(Data extract)
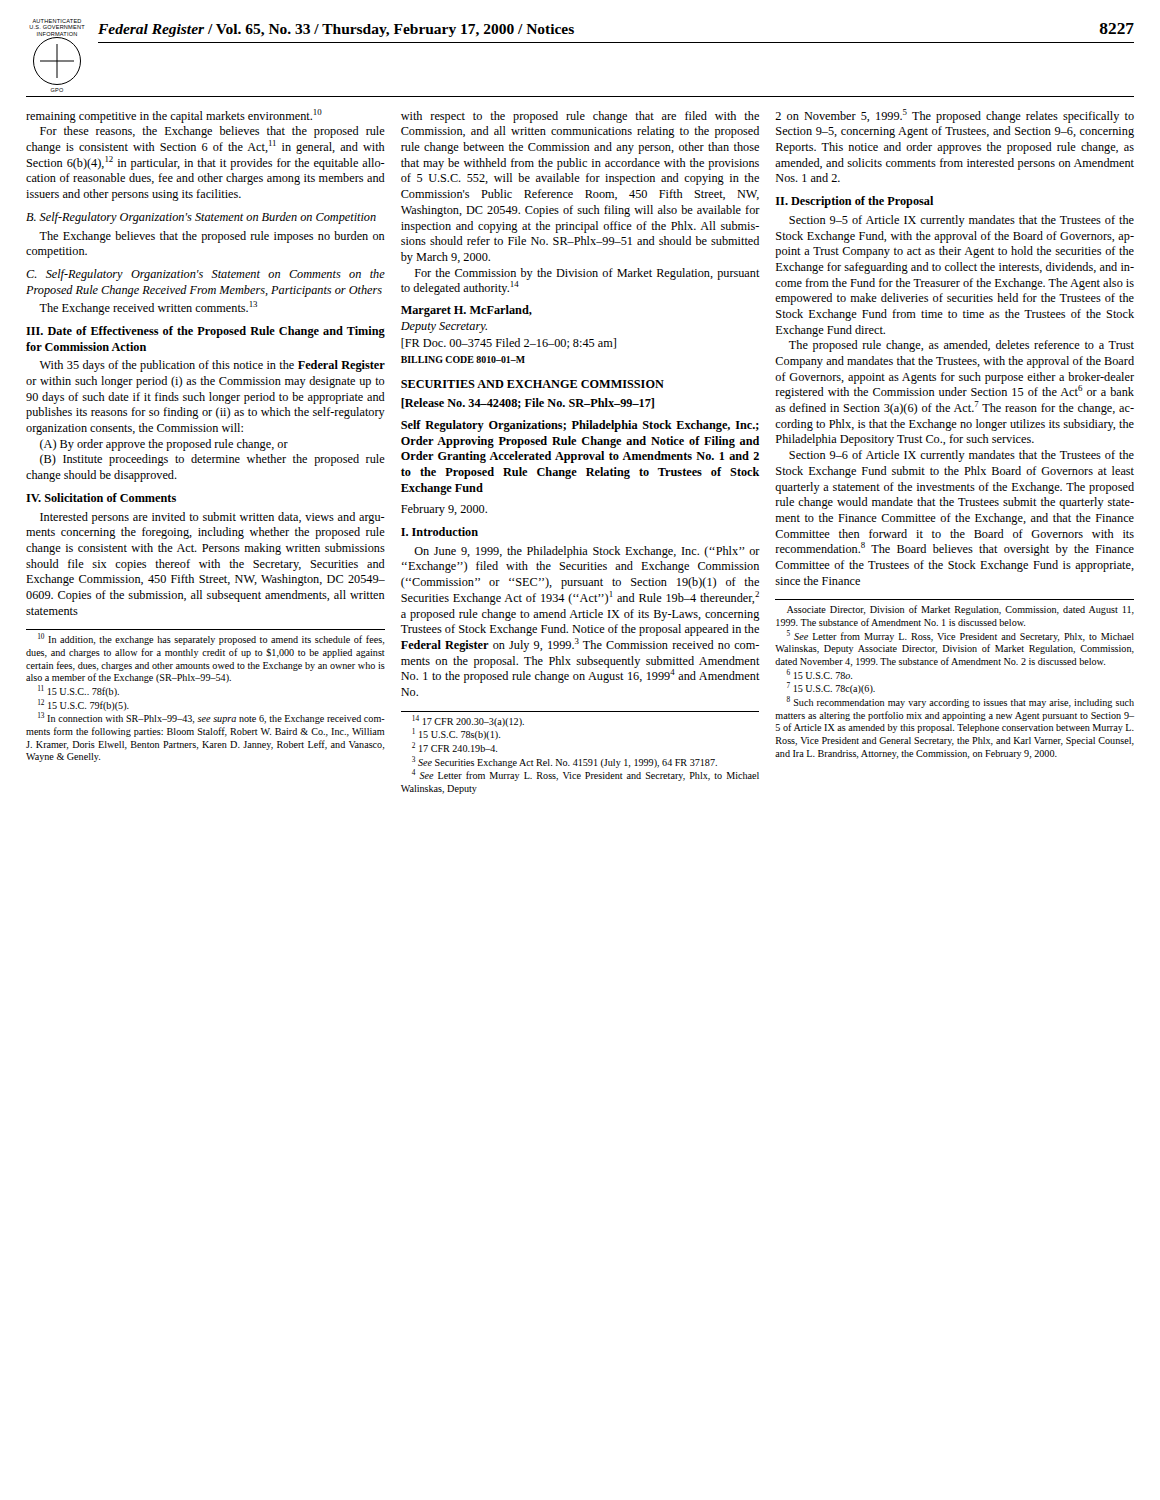Authenticated
U.S. Government
Information
GPO
Federal Register / Vol. 65, No. 33 / Thursday, February 17, 2000 / Notices
8227
remaining competitive in the capital markets environment.10
For these reasons, the Exchange believes that the proposed rule change is consistent with Section 6 of the Act,11 in general, and with Section 6(b)(4),12 in particular, in that it provides for the equitable allocation of reasonable dues, fee and other charges among its members and issuers and other persons using its facilities.
B. Self-Regulatory Organization's Statement on Burden on Competition
The Exchange believes that the proposed rule imposes no burden on competition.
C. Self-Regulatory Organization's Statement on Comments on the Proposed Rule Change Received From Members, Participants or Others
The Exchange received written comments.13
III. Date of Effectiveness of the Proposed Rule Change and Timing for Commission Action
With 35 days of the publication of this notice in the Federal Register or within such longer period (i) as the Commission may designate up to 90 days of such date if it finds such longer period to be appropriate and publishes its reasons for so finding or (ii) as to which the self-regulatory organization consents, the Commission will:
(A) By order approve the proposed rule change, or
(B) Institute proceedings to determine whether the proposed rule change should be disapproved.
IV. Solicitation of Comments
Interested persons are invited to submit written data, views and arguments concerning the foregoing, including whether the proposed rule change is consistent with the Act. Persons making written submissions should file six copies thereof with the Secretary, Securities and Exchange Commission, 450 Fifth Street, NW, Washington, DC 20549–0609. Copies of the submission, all subsequent amendments, all written statements
10 In addition, the exchange has separately proposed to amend its schedule of fees, dues, and charges to allow for a monthly credit of up to $1,000 to be applied against certain fees, dues, charges and other amounts owed to the Exchange by an owner who is also a member of the Exchange (SR–Phlx–99–54).
11 15 U.S.C.. 78f(b).
12 15 U.S.C. 79f(b)(5).
13 In connection with SR–Phlx–99–43, see supra note 6, the Exchange received comments form the following parties: Bloom Staloff, Robert W. Baird & Co., Inc., William J. Kramer, Doris Elwell, Benton Partners, Karen D. Janney, Robert Leff, and Vanasco, Wayne & Genelly.
with respect to the proposed rule change that are filed with the Commission, and all written communications relating to the proposed rule change between the Commission and any person, other than those that may be withheld from the public in accordance with the provisions of 5 U.S.C. 552, will be available for inspection and copying in the Commission's Public Reference Room, 450 Fifth Street, NW, Washington, DC 20549. Copies of such filing will also be available for inspection and copying at the principal office of the Phlx. All submissions should refer to File No. SR–Phlx–99–51 and should be submitted by March 9, 2000.
For the Commission by the Division of Market Regulation, pursuant to delegated authority.14
Margaret H. McFarland,
Deputy Secretary.
[FR Doc. 00–3745 Filed 2–16–00; 8:45 am]
BILLING CODE 8010–01–M
SECURITIES AND EXCHANGE COMMISSION
[Release No. 34–42408; File No. SR–Phlx–99–17]
Self Regulatory Organizations; Philadelphia Stock Exchange, Inc.; Order Approving Proposed Rule Change and Notice of Filing and Order Granting Accelerated Approval to Amendments No. 1 and 2 to the Proposed Rule Change Relating to Trustees of Stock Exchange Fund
February 9, 2000.
I. Introduction
On June 9, 1999, the Philadelphia Stock Exchange, Inc. (‘‘Phlx’’ or ‘‘Exchange’’) filed with the Securities and Exchange Commission (‘‘Commission’’ or ‘‘SEC’’), pursuant to Section 19(b)(1) of the Securities Exchange Act of 1934 (‘‘Act’’)1 and Rule 19b–4 thereunder,2 a proposed rule change to amend Article IX of its By-Laws, concerning Trustees of Stock Exchange Fund. Notice of the proposal appeared in the Federal Register on July 9, 1999.3 The Commission received no comments on the proposal. The Phlx subsequently submitted Amendment No. 1 to the proposed rule change on August 16, 19994 and Amendment No.
14 17 CFR 200.30–3(a)(12).
1 15 U.S.C. 78s(b)(1).
2 17 CFR 240.19b–4.
3 See Securities Exchange Act Rel. No. 41591 (July 1, 1999), 64 FR 37187.
4 See Letter from Murray L. Ross, Vice President and Secretary, Phlx, to Michael Walinskas, Deputy
2 on November 5, 1999.5 The proposed change relates specifically to Section 9–5, concerning Agent of Trustees, and Section 9–6, concerning Reports. This notice and order approves the proposed rule change, as amended, and solicits comments from interested persons on Amendment Nos. 1 and 2.
II. Description of the Proposal
Section 9–5 of Article IX currently mandates that the Trustees of the Stock Exchange Fund, with the approval of the Board of Governors, appoint a Trust Company to act as their Agent to hold the securities of the Exchange for safeguarding and to collect the interests, dividends, and income from the Fund for the Treasurer of the Exchange. The Agent also is empowered to make deliveries of securities held for the Trustees of the Stock Exchange Fund from time to time as the Trustees of the Stock Exchange Fund direct.
The proposed rule change, as amended, deletes reference to a Trust Company and mandates that the Trustees, with the approval of the Board of Governors, appoint as Agents for such purpose either a broker-dealer registered with the Commission under Section 15 of the Act6 or a bank as defined in Section 3(a)(6) of the Act.7 The reason for the change, according to Phlx, is that the Exchange no longer utilizes its subsidiary, the Philadelphia Depository Trust Co., for such services.
Section 9–6 of Article IX currently mandates that the Trustees of the Stock Exchange Fund submit to the Phlx Board of Governors at least quarterly a statement of the investments of the Exchange. The proposed rule change would mandate that the Trustees submit the quarterly statement to the Finance Committee of the Exchange, and that the Finance Committee then forward it to the Board of Governors with its recommendation.8 The Board believes that oversight by the Finance Committee of the Trustees of the Stock Exchange Fund is appropriate, since the Finance
Associate Director, Division of Market Regulation, Commission, dated August 11, 1999. The substance of Amendment No. 1 is discussed below.
5 See Letter from Murray L. Ross, Vice President and Secretary, Phlx, to Michael Walinskas, Deputy Associate Director, Division of Market Regulation, Commission, dated November 4, 1999. The substance of Amendment No. 2 is discussed below.
6 15 U.S.C. 78o.
7 15 U.S.C. 78c(a)(6).
8 Such recommendation may vary according to issues that may arise, including such matters as altering the portfolio mix and appointing a new Agent pursuant to Section 9–5 of Article IX as amended by this proposal. Telephone conservation between Murray L. Ross, Vice President and General Secretary, the Phlx, and Karl Varner, Special Counsel, and Ira L. Brandriss, Attorney, the Commission, on February 9, 2000.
(End Data extract)
Brief: Every line above needs to be written out again as it stands. Pictures do not belong in the copy.

Response area:
Authenticated
U.S. Government
Information
GPO
Federal Register / Vol. 65, No. 33 / Thursday, February 17, 2000 / Notices
8227
remaining competitive in the capital markets environment.10
For these reasons, the Exchange believes that the proposed rule change is consistent with Section 6 of the Act,11 in general, and with Section 6(b)(4),12 in particular, in that it provides for the equitable allocation of reasonable dues, fee and other charges among its members and issuers and other persons using its facilities.
B. Self-Regulatory Organization's Statement on Burden on Competition
The Exchange believes that the proposed rule imposes no burden on competition.
C. Self-Regulatory Organization's Statement on Comments on the Proposed Rule Change Received From Members, Participants or Others
The Exchange received written comments.13
III. Date of Effectiveness of the Proposed Rule Change and Timing for Commission Action
With 35 days of the publication of this notice in the Federal Register or within such longer period (i) as the Commission may designate up to 90 days of such date if it finds such longer period to be appropriate and publishes its reasons for so finding or (ii) as to which the self-regulatory organization consents, the Commission will:
(A) By order approve the proposed rule change, or
(B) Institute proceedings to determine whether the proposed rule change should be disapproved.
IV. Solicitation of Comments
Interested persons are invited to submit written data, views and arguments concerning the foregoing, including whether the proposed rule change is consistent with the Act. Persons making written submissions should file six copies thereof with the Secretary, Securities and Exchange Commission, 450 Fifth Street, NW, Washington, DC 20549–0609. Copies of the submission, all subsequent amendments, all written statements
10 In addition, the exchange has separately proposed to amend its schedule of fees, dues, and charges to allow for a monthly credit of up to $1,000 to be applied against certain fees, dues, charges and other amounts owed to the Exchange by an owner who is also a member of the Exchange (SR–Phlx–99–54).
11 15 U.S.C.. 78f(b).
12 15 U.S.C. 79f(b)(5).
13 In connection with SR–Phlx–99–43, see supra note 6, the Exchange received comments form the following parties: Bloom Staloff, Robert W. Baird & Co., Inc., William J. Kramer, Doris Elwell, Benton Partners, Karen D. Janney, Robert Leff, and Vanasco, Wayne & Genelly.
with respect to the proposed rule change that are filed with the Commission, and all written communications relating to the proposed rule change between the Commission and any person, other than those that may be withheld from the public in accordance with the provisions of 5 U.S.C. 552, will be available for inspection and copying in the Commission's Public Reference Room, 450 Fifth Street, NW, Washington, DC 20549. Copies of such filing will also be available for inspection and copying at the principal office of the Phlx. All submissions should refer to File No. SR–Phlx–99–51 and should be submitted by March 9, 2000.
For the Commission by the Division of Market Regulation, pursuant to delegated authority.14
Margaret H. McFarland,
Deputy Secretary.
[FR Doc. 00–3745 Filed 2–16–00; 8:45 am]
BILLING CODE 8010–01–M
SECURITIES AND EXCHANGE COMMISSION
[Release No. 34–42408; File No. SR–Phlx–99–17]
Self Regulatory Organizations; Philadelphia Stock Exchange, Inc.; Order Approving Proposed Rule Change and Notice of Filing and Order Granting Accelerated Approval to Amendments No. 1 and 2 to the Proposed Rule Change Relating to Trustees of Stock Exchange Fund
February 9, 2000.
I. Introduction
On June 9, 1999, the Philadelphia Stock Exchange, Inc. (‘‘Phlx’’ or ‘‘Exchange’’) filed with the Securities and Exchange Commission (‘‘Commission’’ or ‘‘SEC’’), pursuant to Section 19(b)(1) of the Securities Exchange Act of 1934 (‘‘Act’’)1 and Rule 19b–4 thereunder,2 a proposed rule change to amend Article IX of its By-Laws, concerning Trustees of Stock Exchange Fund. Notice of the proposal appeared in the Federal Register on July 9, 1999.3 The Commission received no comments on the proposal. The Phlx subsequently submitted Amendment No. 1 to the proposed rule change on August 16, 19994 and Amendment No.
14 17 CFR 200.30–3(a)(12).
1 15 U.S.C. 78s(b)(1).
2 17 CFR 240.19b–4.
3 See Securities Exchange Act Rel. No. 41591 (July 1, 1999), 64 FR 37187.
4 See Letter from Murray L. Ross, Vice President and Secretary, Phlx, to Michael Walinskas, Deputy
2 on November 5, 1999.5 The proposed change relates specifically to Section 9–5, concerning Agent of Trustees, and Section 9–6, concerning Reports. This notice and order approves the proposed rule change, as amended, and solicits comments from interested persons on Amendment Nos. 1 and 2.
II. Description of the Proposal
Section 9–5 of Article IX currently mandates that the Trustees of the Stock Exchange Fund, with the approval of the Board of Governors, appoint a Trust Company to act as their Agent to hold the securities of the Exchange for safeguarding and to collect the interests, dividends, and income from the Fund for the Treasurer of the Exchange. The Agent also is empowered to make deliveries of securities held for the Trustees of the Stock Exchange Fund from time to time as the Trustees of the Stock Exchange Fund direct.
The proposed rule change, as amended, deletes reference to a Trust Company and mandates that the Trustees, with the approval of the Board of Governors, appoint as Agents for such purpose either a broker-dealer registered with the Commission under Section 15 of the Act6 or a bank as defined in Section 3(a)(6) of the Act.7 The reason for the change, according to Phlx, is that the Exchange no longer utilizes its subsidiary, the Philadelphia Depository Trust Co., for such services.
Section 9–6 of Article IX currently mandates that the Trustees of the Stock Exchange Fund submit to the Phlx Board of Governors at least quarterly a statement of the investments of the Exchange. The proposed rule change would mandate that the Trustees submit the quarterly statement to the Finance Committee of the Exchange, and that the Finance Committee then forward it to the Board of Governors with its recommendation.8 The Board believes that oversight by the Finance Committee of the Trustees of the Stock Exchange Fund is appropriate, since the Finance
Associate Director, Division of Market Regulation, Commission, dated August 11, 1999. The substance of Amendment No. 1 is discussed below.
5 See Letter from Murray L. Ross, Vice President and Secretary, Phlx, to Michael Walinskas, Deputy Associate Director, Division of Market Regulation, Commission, dated November 4, 1999. The substance of Amendment No. 2 is discussed below.
6 15 U.S.C. 78o.
7 15 U.S.C. 78c(a)(6).
8 Such recommendation may vary according to issues that may arise, including such matters as altering the portfolio mix and appointing a new Agent pursuant to Section 9–5 of Article IX as amended by this proposal. Telephone conservation between Murray L. Ross, Vice President and General Secretary, the Phlx, and Karl Varner, Special Counsel, and Ira L. Brandriss, Attorney, the Commission, on February 9, 2000.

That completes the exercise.